1 Samuel 16:6-7 (New Revised Standard Version)
When they came, he looked on Eliab and thought, “Surely the Lord’s anointed is now before the Lord.” But the Lord said to Samuel, “Do not look on his appearance or on the height of his stature, because I have rejected him; for the Lord does not see as mortals see; they look on the outward appearance, but the Lord looks on the heart.”
God has sent Samuel to Bethlehem, the hometown of Jesse, in order to anoint the next king of Israel. The current king, Saul, had ben described in 9:2: “as handsome a young man as could be found anywhere in Israel, and he was a head taller than anyone else.” But now this tall, handsome man has been rejected by God as king because of his disobedience.

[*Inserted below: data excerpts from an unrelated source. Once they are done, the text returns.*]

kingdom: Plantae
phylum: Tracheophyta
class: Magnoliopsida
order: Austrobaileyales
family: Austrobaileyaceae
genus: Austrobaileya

Samuel knows this, knows the history, and yet he still falls prey to the very human temptation to judge a person by how he or she looks. The king God has chosen will be David, the youngest of Jesse’s eight sons. He wasn’t even at the house when Jesse brings his older boys in to be interviewed by Samuel — that is how certain Jesse was that young David was not the one.
“David?” the brothers must have thought, “Surely, you don’t mean our little brother, who is out in the fields with our flocks? Little, puny, baby-faced David? You’re passing us over for him? Seriously?”
But as soon as David had come near, God told Samuel: “Rise and anoint him; for this is the one” (16:12).
Question:
What physical characteristics tend to make you automatically trust someone? What about someone’s appearance might make you distrust them before you even know them? How have you experienced the truth of the phrase “You can’t judge a book by its cover”?